Differential D19131

Decrease the time the kernel takes to install a new PF config with a large number of queues
ClosedPublic
Actions

Authored by pkelsey on Feb 8 2019, 8:02 PM.

Details

Reviewers

Commits

rS344028: MFC r343995:
rS343995: Reduce the time it takes the kernel to install a new PF config containing a…

Summary

The general flavor of this patch is reducing O(n^2) behavior when loading a PF config with a large number of queues to O(n), where n is the number of queues. There are additional costs not fitting that model that have been reduced as well.
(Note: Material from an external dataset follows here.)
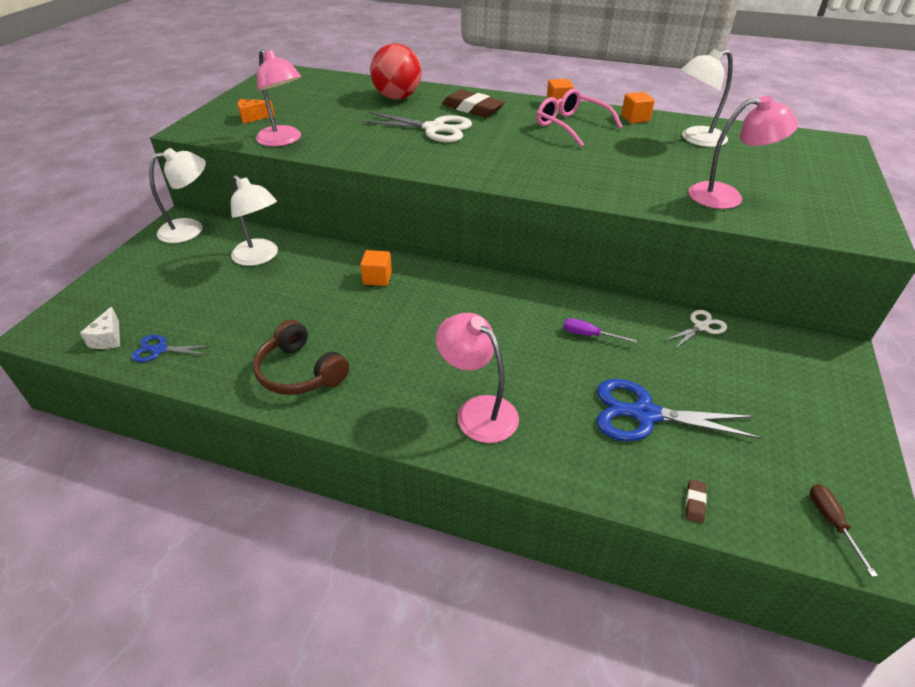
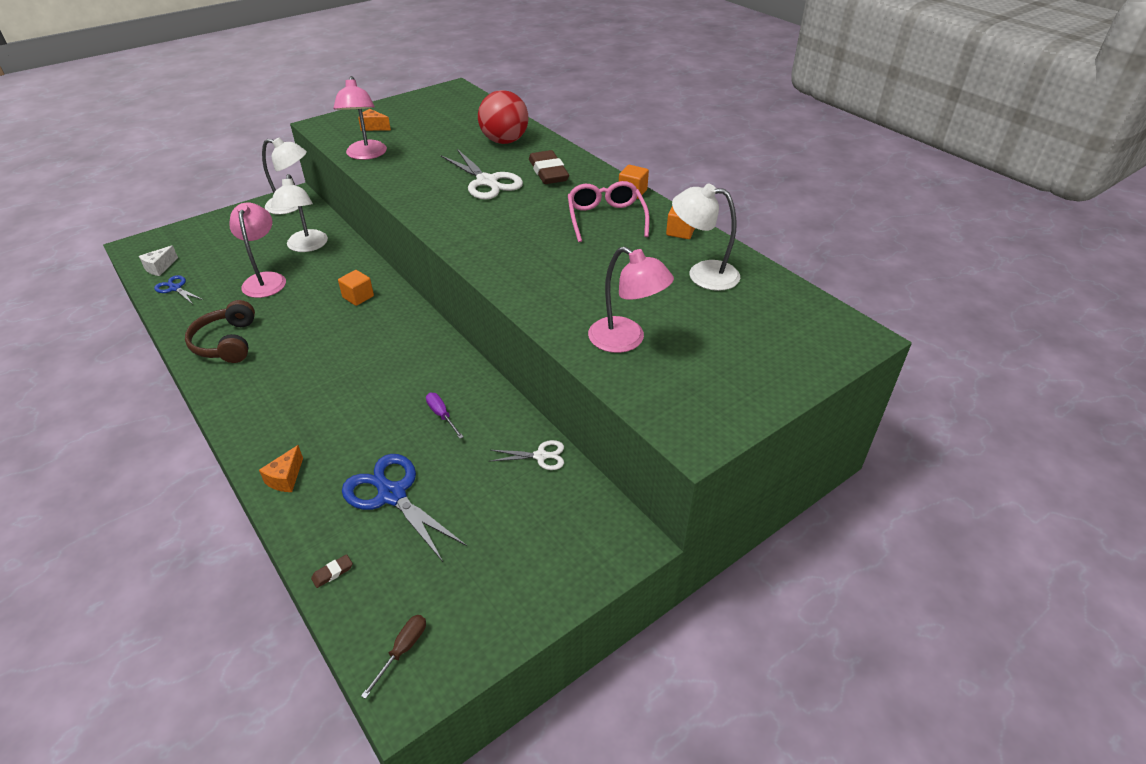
camera: 35 degrees right, 0 degrees up
(477, 411) = (290, 427): pink lamp -> pink lamp (265, 279)
(539, 454) = (285, 478): none -> orange cheese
In a test VM running on a Xeon E5-1650 v3 @ 3.5GHz, the amount of time the kernel holds onto the traffic-blocking PF ruleset write lock during new configuration commit dropped about 10x, from ~65ms to ~7ms with a configuration containing about 4k queues (and the new hash sizes set to 8192).

Specifically:

Split the active and inactive queue lists into interface and non-interface queue lists. The number of queues representing interfaces is generally small, O(10), and the total number of queues can be large O(10^4). This change prevents all operations that need to be applied only to interface queues from hunting for them in a haystack of other queues.
With the split of the queue lists into interface/non-interface lists, the queue delete loops have been rewritten. In the old formulation, when queues representing interfaces were removed, their qids would be unref'd. However, such queues don't have qids assigned, so the unref operation, while harmless, would result in an exhaustive walk of the qid list each time. In the new formulation, this case is properly a no-op.
altq_add() and the per-discipline add() routines now have an ifp parameter, as the caller in every case has already looked it up and passing it in avoids each of those routines having to look it up again.
HFSC queue destroy used to involve a linear scan of its class table (which has to be big enough for one entry for each queue, so potentially O(10^4) or more), on each queue (class) destroy in order to reclaim the assigned slot. This scan is now avoided by recording the class table slot id in the class itself.
Tag management for queue and rule tags has been converted from list based to hash based. All struct tagnames in a tag set are now hashed by both tag name and by tag value (that is, two indexes are maintained).
- - Finding an existing tag value for a given tag name no longer results in a scan of the list of all members of the tag set - now it's a hash bucket walk.
  - Finding an existing struct tagname for a given tag value no longer results in a scan of the list of all members of the tag set - now it's a hash bucket walk.
  - Assigning a new tag value for a given tag name is now done using a bitset of available tag values instead of walking the list of all members of the tag set looking for a gap. This involves many fewer operations and is much more cache friendly for large tag sets.
- struct tagname is now allocated from a uma zone instead of via malloc.
- There are two new tunables to control the hash size used for each tag set (default for each is 128):
  - net.pf.queue_tag_hashsize
  - net.pf.rule_tag_hashsize